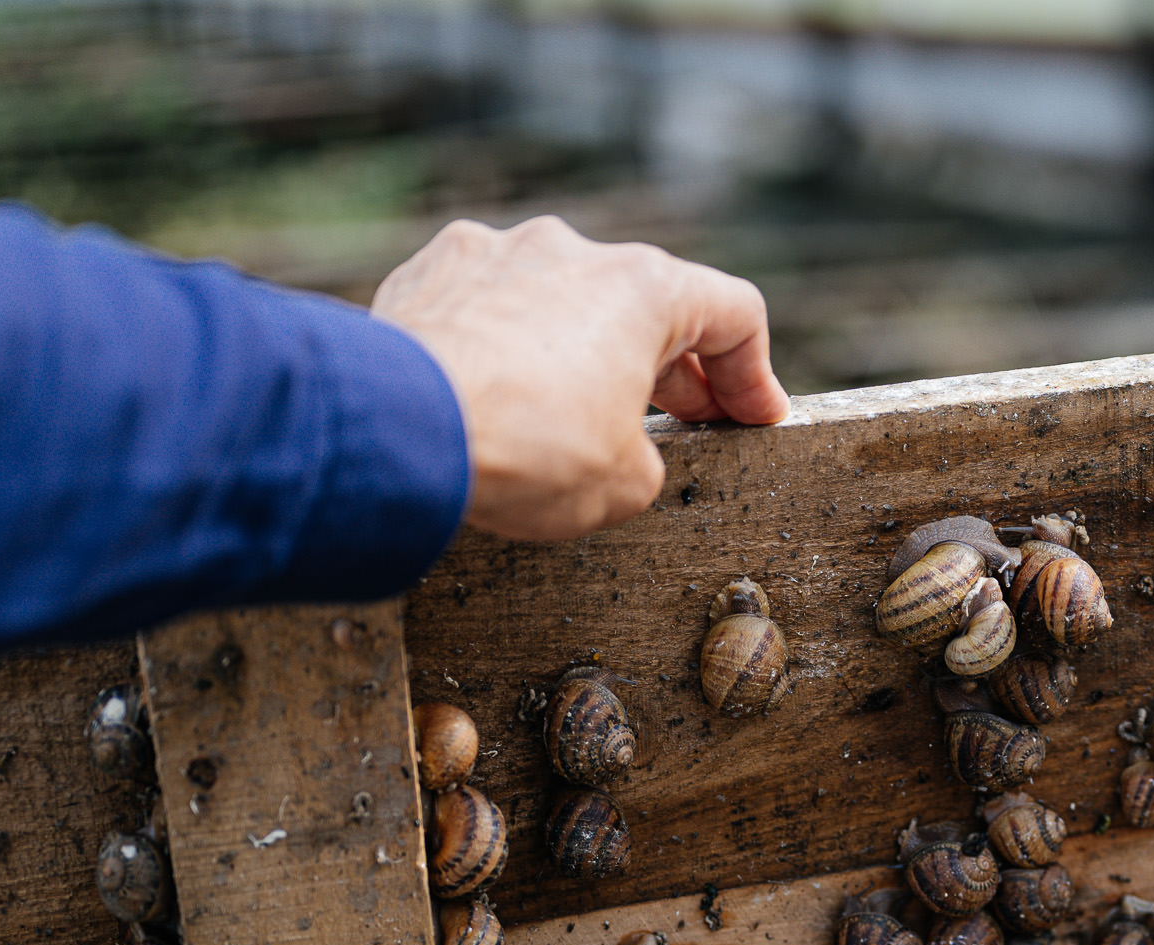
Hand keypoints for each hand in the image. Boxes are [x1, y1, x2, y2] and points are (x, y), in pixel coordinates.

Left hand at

▬▬▬

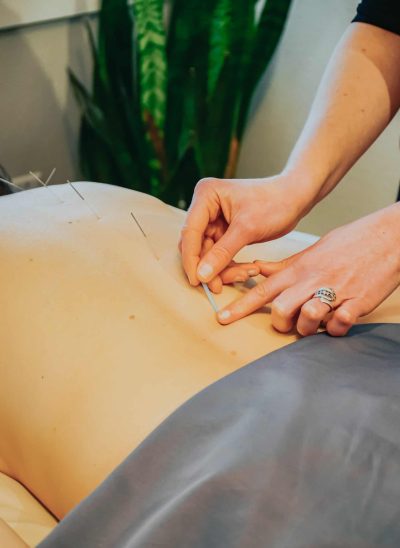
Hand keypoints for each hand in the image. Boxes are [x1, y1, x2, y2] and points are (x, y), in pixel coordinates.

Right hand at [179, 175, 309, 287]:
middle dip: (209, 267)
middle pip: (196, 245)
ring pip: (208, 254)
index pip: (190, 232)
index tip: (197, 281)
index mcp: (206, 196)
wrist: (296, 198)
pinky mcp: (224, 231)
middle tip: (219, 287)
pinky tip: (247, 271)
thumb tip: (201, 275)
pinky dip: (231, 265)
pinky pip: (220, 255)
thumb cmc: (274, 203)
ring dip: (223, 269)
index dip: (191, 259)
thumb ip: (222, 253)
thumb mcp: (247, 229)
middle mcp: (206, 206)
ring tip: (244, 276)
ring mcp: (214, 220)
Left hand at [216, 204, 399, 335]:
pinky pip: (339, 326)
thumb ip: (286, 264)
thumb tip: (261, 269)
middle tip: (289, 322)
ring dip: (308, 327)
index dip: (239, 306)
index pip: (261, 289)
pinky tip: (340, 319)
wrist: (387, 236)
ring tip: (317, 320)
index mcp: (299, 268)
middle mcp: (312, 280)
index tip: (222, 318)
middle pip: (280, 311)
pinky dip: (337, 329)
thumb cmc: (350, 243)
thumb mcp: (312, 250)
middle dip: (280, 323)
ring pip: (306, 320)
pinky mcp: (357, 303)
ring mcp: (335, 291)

▬▬▬

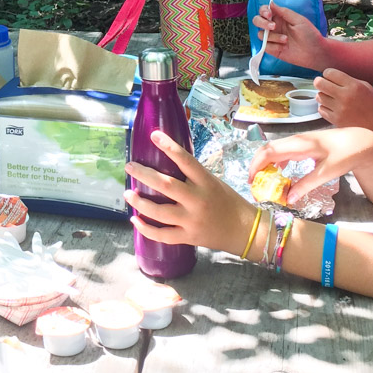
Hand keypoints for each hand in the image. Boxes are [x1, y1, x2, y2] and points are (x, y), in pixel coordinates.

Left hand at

▬▬▬

_Exercise requirements_
For the listing above, print only the lines starting at the line containing "pinky dip: (231, 265)" and ending at the line containing "middle pip: (280, 311)", exactly, both included.

_Written response_
pinky dip: (231, 265)
pinky pip: (220, 255)
thumb cmc: (274, 203)
ring dip: (223, 269)
index dip: (191, 259)
thumb ip: (222, 253)
thumb mcp: (247, 229)
middle mcp: (206, 206)
ring tip: (244, 276)
ring mcp: (214, 220)
Left hand at [216, 204, 399, 335]:
pinky pip: (339, 326)
thumb ip: (286, 264)
thumb tip: (261, 269)
middle tip: (289, 322)
ring dip: (308, 327)
index dip: (239, 306)
index pip: (261, 289)
pinky tip: (340, 319)
wrist: (387, 236)
ring tip: (317, 320)
index mcp: (299, 268)
middle mcp: (312, 280)
index tip: (222, 318)
middle pip: (280, 311)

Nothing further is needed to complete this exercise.